> **Problem requirements**
Count the lines in the listing below that contain the string "Recipient". Reply with only the number.

> **Provided material**
= Beginning of Section =
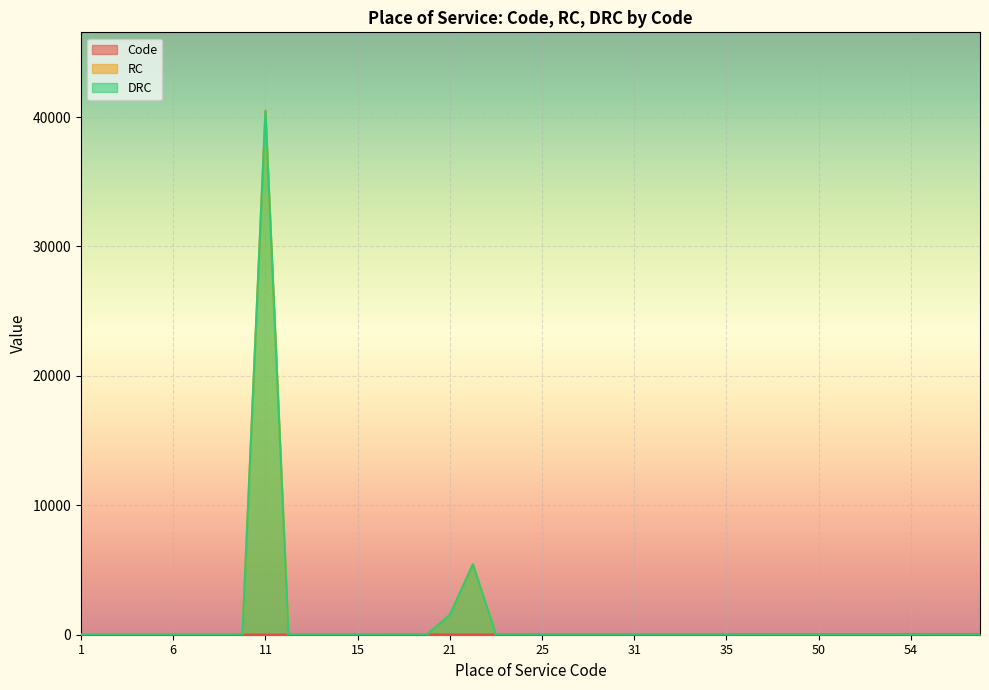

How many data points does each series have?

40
= End of Section =
= Beginning of Section =
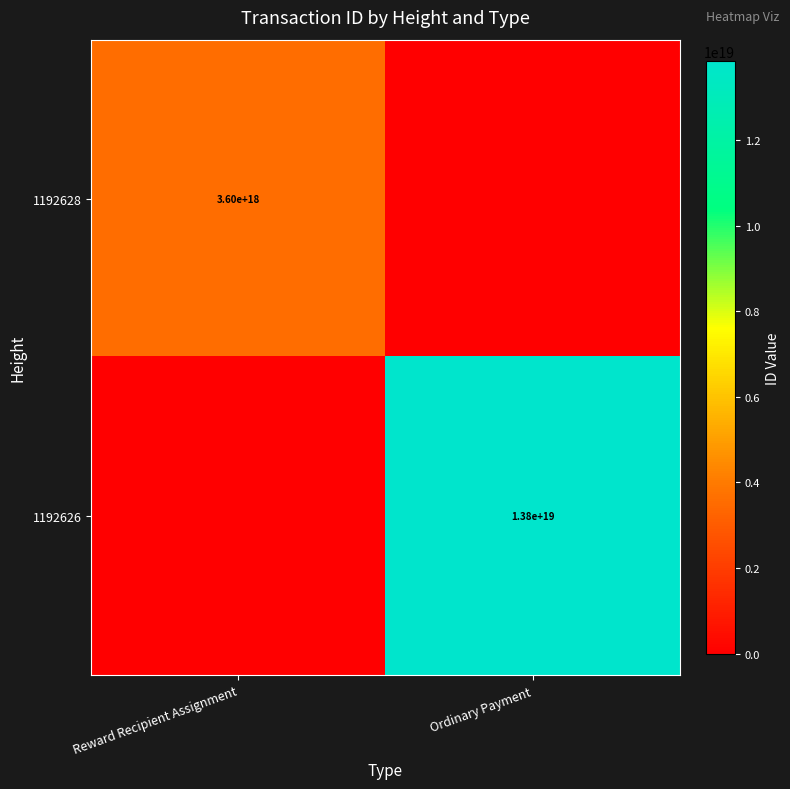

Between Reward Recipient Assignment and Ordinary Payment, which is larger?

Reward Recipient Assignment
= End of Section =
= Beginning of Section =
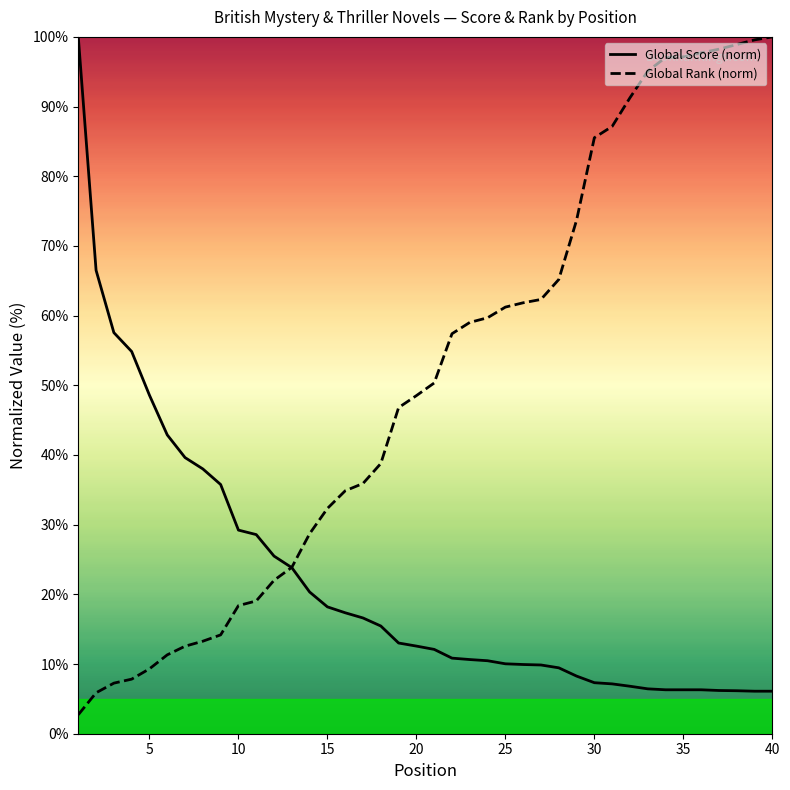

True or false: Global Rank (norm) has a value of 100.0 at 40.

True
= End of Section =
> **Output below**
2